The study published in the inaugural edition of INTERPOL’s Global Crime Trend Report released in October 2022 leverages data from the organization's 195-country membership to map out current and emerging threats worldwide.
More than 70% of the respondents expect crimes such as ransomware and phishing attacks to increase or significantly increase in the next three to five years.
The report reveals that crime areas converge in complex and mutually reinforcing ways and understanding the complexity of these issues is crucial to inform collective decision-making by police worldwide.
Respondents ranked money laundering as the number one crime threat, with 67% ranking it ‘high’ or ‘very high’ in their list. Ransomware at 66% was the second highest-ranking threat and the crime threat expected to increase the most (72%).
Breaking down the results by five world regions, the INTERPOL report shows that while some crime threats rank highly across all geographical zones, others differ according to regional and national factors.
Financial crime was considered the top crime threat in the APAC region, specifically financial fraud and money laundering alongside the trafficking of synthetic drugs.
Cyber threats such as ransomware and phishing attacks, business email compromise, identity theft and online extortion are expected to increase or significantly increase in the future according to the law enforcement respondents from the APAC region.
INTERPOL secretary general Jürgen Stock said, “Understanding and pre-empting crime trends is an absolute bedrock of policing, and our new report offers an unparalleled picture of the global crime landscape as seen by police officers around the world.”

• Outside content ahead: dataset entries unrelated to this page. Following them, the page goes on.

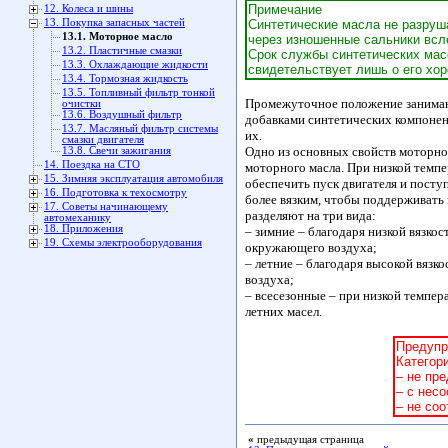
Примечание
12. Колеса и шины
13. Покупка запасных частей
Синтетические масла не разруш
13.1. Моторное масло
через изношенные сальники всл
13.2. Пластичные смазки
Срок службы синтетических мас
13.3. Охлаждающие жидкости
свидетельствует лишь о его хо
13.4. Тормозная жидкость
13.5. Топливный фильтр тонкой
Промежуточное положение занима
очистки
13.6. Воздушный фильтр
добавками синтетических компонен
13.7. Масляный фильтр системы
их.
смазки двигателя
Одно из основных свойств моторног
13.8. Свечи зажигания
14. Поездка на СТО
моторного масла. При низкой темп
15. Зимняя эксплуатация автомобиля
обеспечить пуск двигателя и посту
16. Подготовка к техосмотру
более вязким, чтобы поддерживать 
17. Советы начинающему
разделяют на три вида:
автомеханику
18. Приложения
– зимние – благодаря низкой вязко
19. Схемы электрооборудования
окружающего воздуха;
– летние – благодаря высокой вязк
воздуха;
– всесезонные – при низкой темпер
летних масел.
Предупр
Категор
– не пр
– с нес
– не со
«
предыдущая страница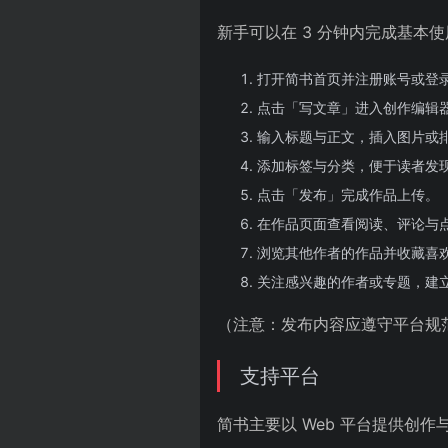
新手可以在 3 分钟内完成基本
打开简书首页并注册账号或登
点击「写文章」进入创作编辑
输入标题与正文，插入图片或
添加标签与分类，便于读者发
点击「发布」完成作品上传。
在作品页面查看阅读、评论与
浏览其他作者的作品并收藏喜
关注感兴趣的作者或专题，建
（注意：发布内容应遵守平台规
支持平台
简书主要以 Web 平台提供创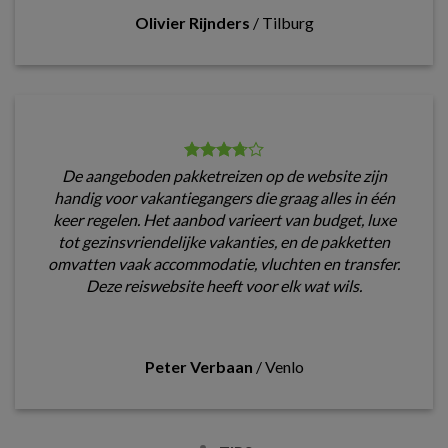
Olivier Rijnders
/
Tilburg
De aangeboden pakketreizen op de website zijn
handig voor vakantiegangers die graag alles in één
keer regelen. Het aanbod varieert van budget, luxe
tot gezinsvriendelijke vakanties, en de pakketten
omvatten vaak accommodatie, vluchten en transfer.
Deze reiswebsite heeft voor elk wat wils.
Peter Verbaan
/
Venlo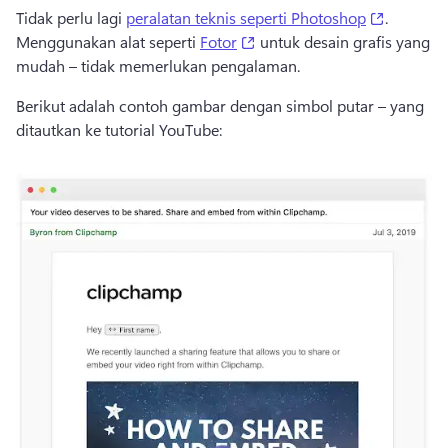
(opens in
Tidak perlu lagi 
peralatan teknis seperti Photoshop
. 
(opens in a new tab)
Menggunakan alat seperti 
Fotor
 untuk desain grafis yang 
mudah – tidak memerlukan pengalaman. 
Berikut adalah contoh gambar dengan simbol putar – yang 
ditautkan ke tutorial YouTube: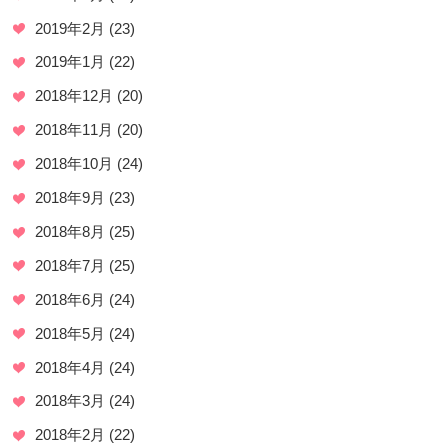
2019年2月
(23)
2019年1月
(22)
2018年12月
(20)
2018年11月
(20)
2018年10月
(24)
2018年9月
(23)
2018年8月
(25)
2018年7月
(25)
2018年6月
(24)
2018年5月
(24)
2018年4月
(24)
2018年3月
(24)
2018年2月
(22)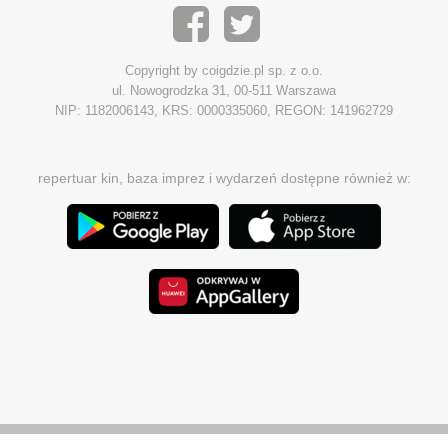
Copyright by coigdzie.pl sp. z o.o.
ul. Nowogrodzka 31, 00-511 Warszawa
NIP: 1182006143, KRS: 0000335060, REGON: 141962729
repertuar kin, baza imprez i wydarzeń dostępne również w: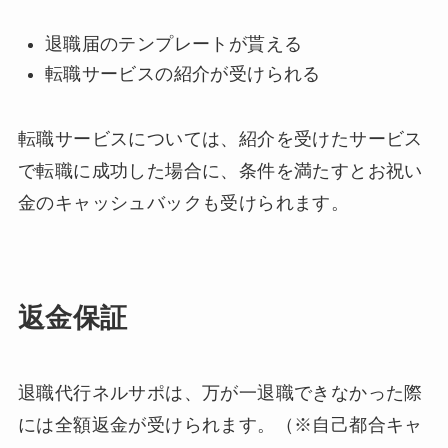
退職届のテンプレートが貰える
転職サービスの紹介が受けられる
転職サービスについては、紹介を受けたサービス
で転職に成功した場合に、条件を満たすとお祝い
金のキャッシュバックも受けられます。
返金保証
退職代行ネルサポは、万が一退職できなかった際
には全額返金が受けられます。（※自己都合キャ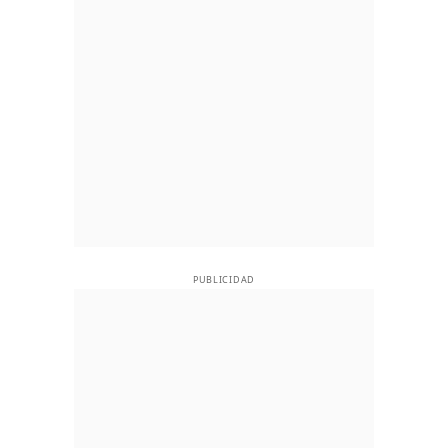
PUBLICIDAD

According to the report financial crimes and cyber crimes are invariably linked, as a significant amount of financial fraud takes place through digital technologies (making it ‘cyber-enabled’) and cyber criminals also depend on financial fraud to launder their illicit gains.
The report reveals that while ‘cyber crime-as-a-service’ is a well-known criminal concept, the pandemic has also hastened the emergence of ‘financial crime-as-a-service,’ including digital money laundering tools that can prove critical for criminals seeking to cash out.